DCAgent/g1_weighted_31600_32B

TEXT GENERATIONConcurrency Cost:2Model Size:32BQuant:FP8Ctx Length:32kPublished:Apr 21, 2026License:otherArchitecture:Transformer Cold

DCAgent/g1_weighted_31600_32B is a 32 billion parameter language model fine-tuned from Qwen/Qwen3-32B. This model was trained on a specific dataset derived from "DCAgent--g1_min_episodes_e1_weighted_top4_31600_glm47_traces" with a context length of 32768 tokens. It is a specialized iteration of the Qwen3 architecture, focusing on performance within its fine-tuning domain.

Loading preview...

Model Overview

DCAgent/g1_weighted_31600_32B is a 32 billion parameter language model, fine-tuned from the base Qwen/Qwen3-32B architecture.

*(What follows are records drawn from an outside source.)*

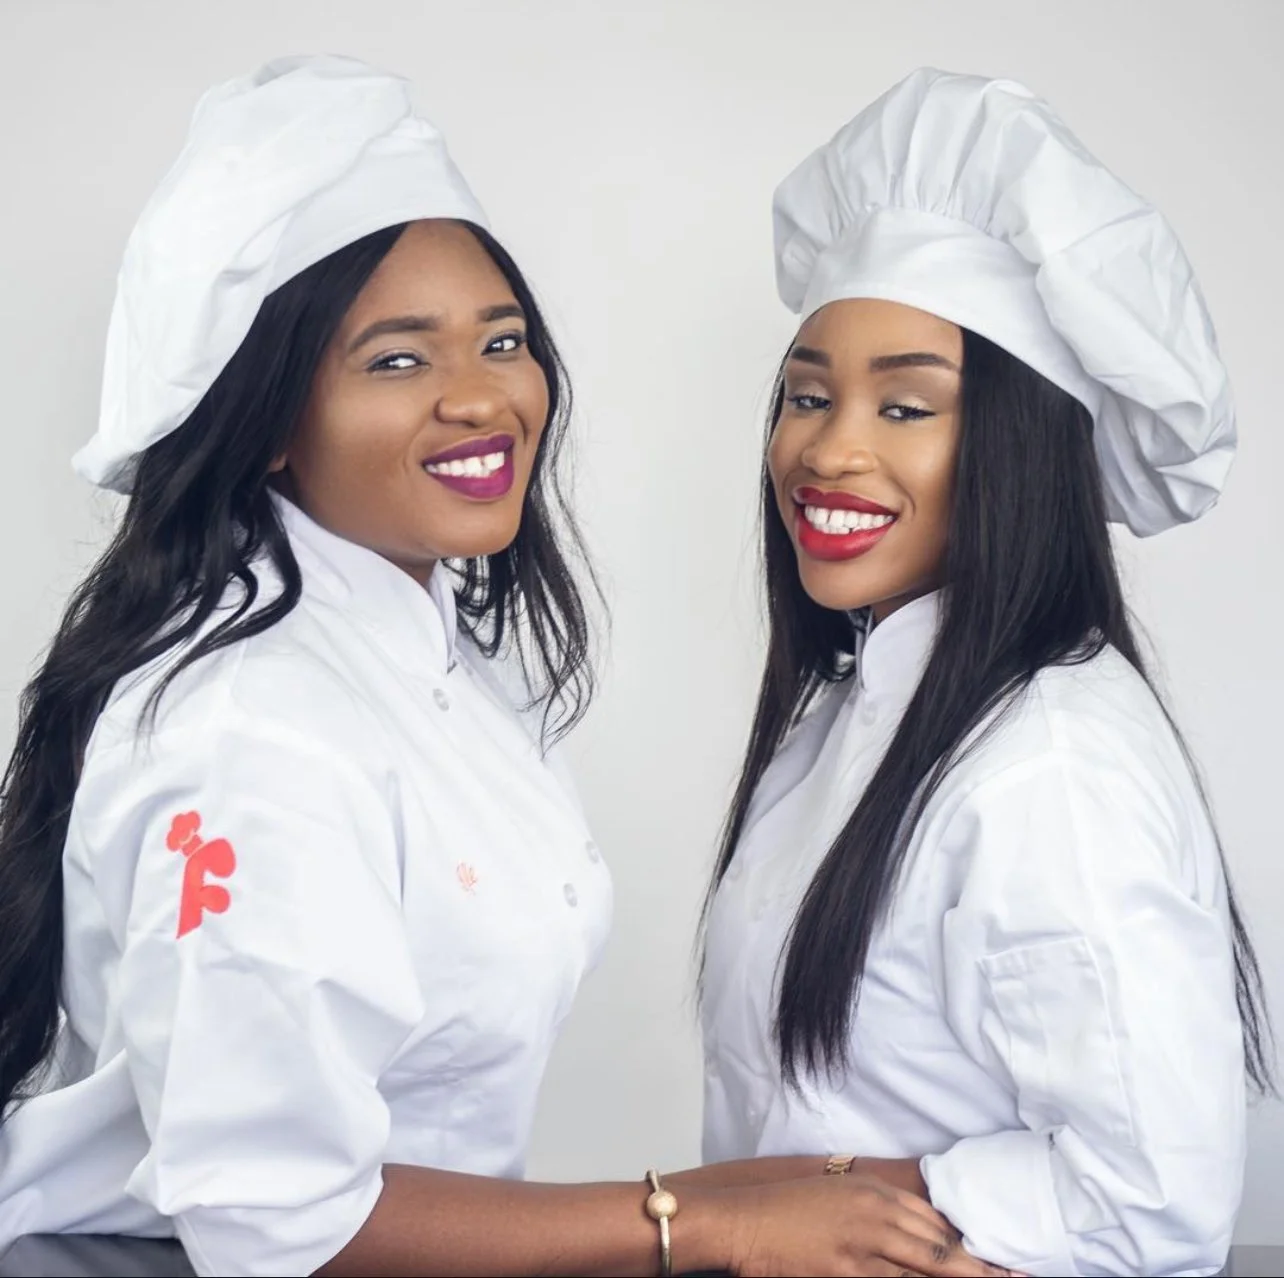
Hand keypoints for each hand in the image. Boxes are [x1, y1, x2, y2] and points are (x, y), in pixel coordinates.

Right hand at [719, 1172, 1017, 1276]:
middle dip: (983, 1274)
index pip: (938, 1225)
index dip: (973, 1250)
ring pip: (924, 1276)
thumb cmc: (790, 1208)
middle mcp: (876, 1219)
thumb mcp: (841, 1195)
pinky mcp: (843, 1276)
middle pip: (941, 1254)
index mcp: (877, 1195)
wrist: (745, 1220)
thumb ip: (882, 1210)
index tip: (1003, 1266)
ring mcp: (861, 1251)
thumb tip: (924, 1234)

This model was specifically trained on a dataset identified as /e/scratch/jureap59/raoof1/sft_data/hf_hub/datasets--DCAgent--g1_min_episodes_e1_weighted_top4_31600_glm47_traces/snapshots/a4717e999b7f8e9ad717b435f2d4a5cc75535932_thinking_preprocessed.

Training Details

The fine-tuning process utilized the following key hyperparameters:

  • Learning Rate: 4e-05
  • Batch Size: 1 (train), 8 (eval) with a total distributed batch size of 96 (train) and 768 (eval) across 96 devices.
  • Optimizer: ADAMW_TORCH_FUSED with betas=(0.9, 0.999) and epsilon=1e-08.
  • LR Scheduler: Cosine type with a warmup ratio of 0.1.
  • Epochs: 7.0

The training was conducted using Transformers 4.57.6, Pytorch 2.9.1+cu130, Datasets 4.7.0, and Tokenizers 0.22.2.

Key Characteristics

  • Base Model: Qwen3-32B
  • Parameter Count: 32 billion
  • Context Length: 32768 tokens
  • Fine-tuning Focus: Specialized on the g1_min_episodes_e1_weighted_top4_31600_glm47_traces dataset, suggesting a focus on specific trace or episode-based data processing.